Opinion: Don’t do flood planning using the rear view mirror


Back almost 30 years ago, when I was on the City Council, we engaged in a very detailed study of the major drainages that flow through Boulder, and the likely damage that could result from floods. Our objective was to come up with appropriate risk mitigation standards. Council member Spense Havlick and I even went to CSU and tried to walk across their artificial flume at various flow rates and depths to test our ability to walk through a flood.
Out of this study came Boulder’s regulatory standard using the 100-year and 500-year flood maps and also the high hazard areas, which were based on such flows. The “100 year flood” is a statistical notion that uses historical data to attempt to indicate what areas would have a 1 percent probability of flooding in a given year. The “500 year flood” has an annual probability of 0.2 percent.

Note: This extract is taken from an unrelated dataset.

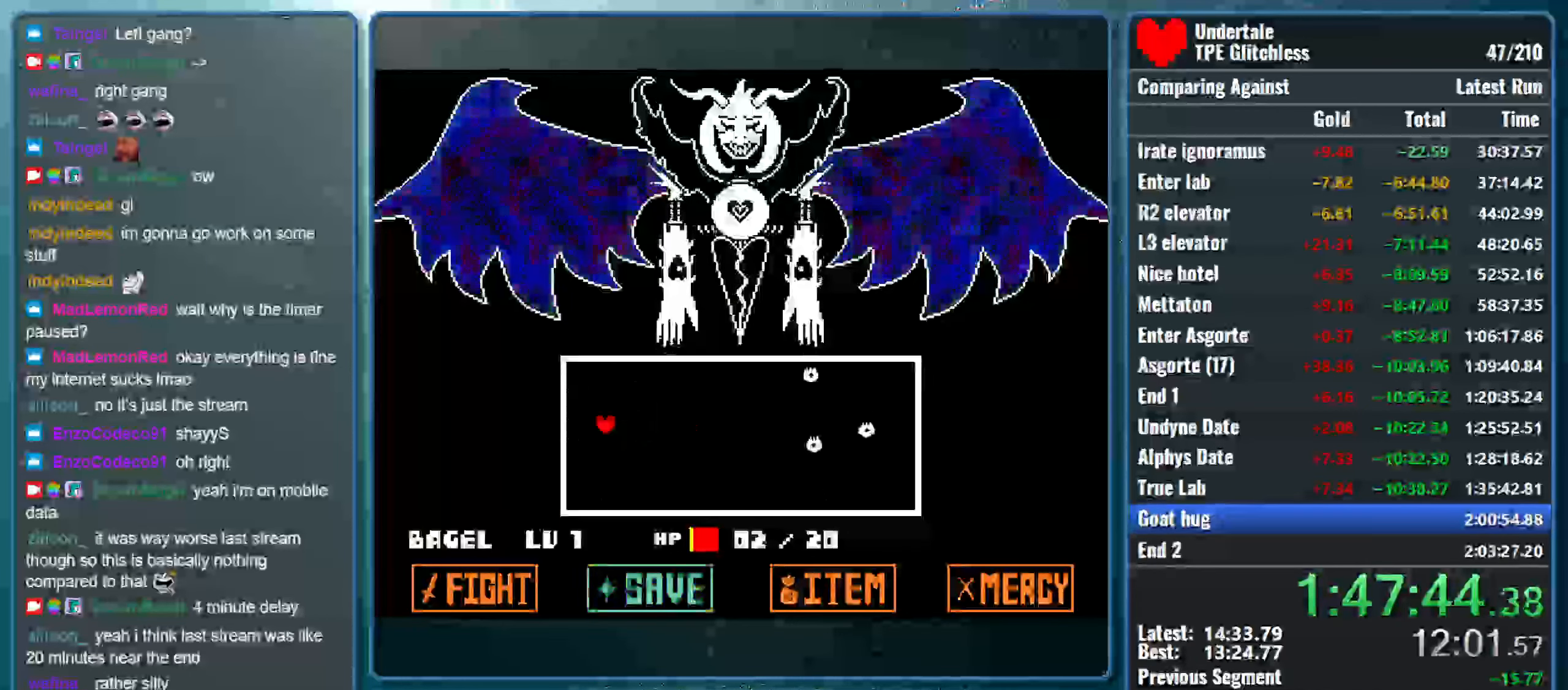
{"keys": [], "events": [[433, "up", "up"], [467, "left", "up"]]}
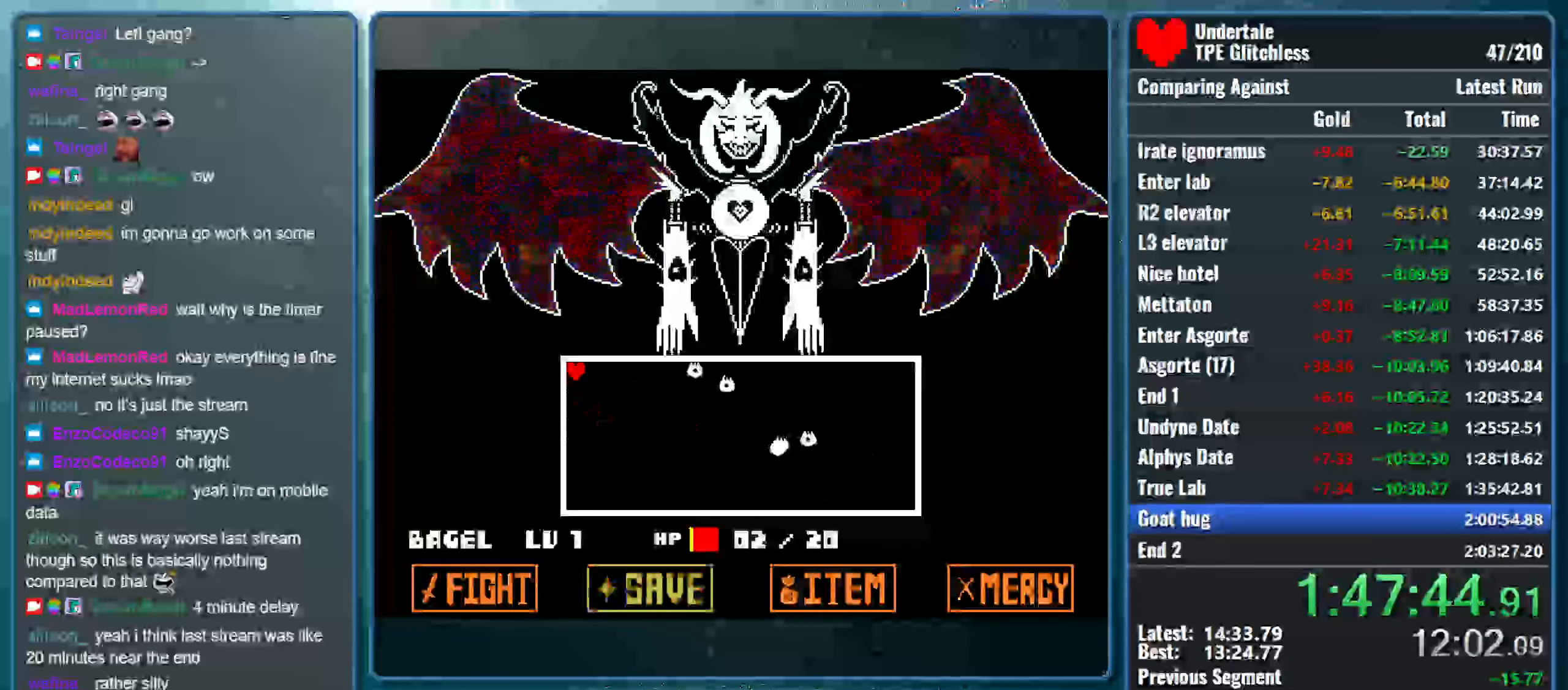
{"keys": ["down", "right"], "events": [[133, "down", "down"], [133, "right", "down"]]}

Setting the rules based on these standards was a compromise. The council did end up requiring some buildings that were at very serious risk to be torn down. But buildings in areas at somewhat lower risk were left in place, even though they never should have been built in the first place. This was to avoid removing vast numbers of existing buildings.
The current regulations need some serious updating. First, they are not appropriate for areas where development can be avoided; they were created for already-developed areas, and so compromise the level of protection. Second, the frequency/intensity forecasts are really just educated guesses because the historic events are so infrequent, so they form a weak basis for doing quantitative risk assessment. Third, and critically important, the climate is changing, so we can expect more and more intense flood events.
We had such a flood in September 2013, when a slow-moving weather pattern essentially stalled over our area, dropping heavy rain for four days straight. Some weather scientists said this was a result of “arctic blocking” — the warming in the Arctic is reducing the rate of circulation of weather patterns and increasing their intensity. Many of us have noticed the more extended spells of warm, cold, clear, or rainy weather.
The result of extended rainstorms is that the ground becomes saturated. After that, the rain falls on an essentially impervious surface and just runs off. We saw that in my neighborhood near King’s Gulch, where I have lived for over 40 years. I have never seen water run more than maybe a foot deep, even in intense thunderstorms. But in September 2013 it was running over three feet deep and over six feet wide. The result was that many houses in the neighborhood were flooded as the water ran over the streets and into yards and basements. And King’s Gulch has a tiny watershed compared to many.
The big flood issue that Boulder now faces is how to mitigate the risks of South Boulder Creek and the proposed CU South development. Rather than planning by looking in the rear view mirror and using regulations that are both out of date and inappropriate for the situation, the city and CU should plan for “reasonable worst case” scenarios. For example, what would happen if an extended, strong, multi-day rainstorm were to fall in the foothills upstream of Colo. 93 when the South Boulder Creek is already full with snowmelt and is overrunning the Gross Reservoir dam? (The “unreasonable worst case” is all the above, plus having Gross Dam fail!)
Given multiple days of flood level flows, the detention pond behind the proposed berm would fill up pretty quickly, and the city would be faced with making an unpleasant choice: Do we let more water spill out so that the areas downstream flood now, or do we just hope that even more intense rain later will not cause the levee to be overtopped and create a major disaster? Let’s not forget the Oroville Dam scenario — a supposedly well-engineered dam was at risk of failure, because heavy rains forced the California Department of Water Resources to release a lot of water that eroded the spillway and forced the evacuation of over 188,000 people. And this dam was inspected both by the FERC and the CDWR. Apparently, being checked by a regulatory agency is no guarantee.
The solution is to use the principles, not the regulations, from 30 years ago — don’t try to dam up the river, create ways for the floodwater to safely flow through while minimizing structural solutions, and keep new development well out of harm’s way.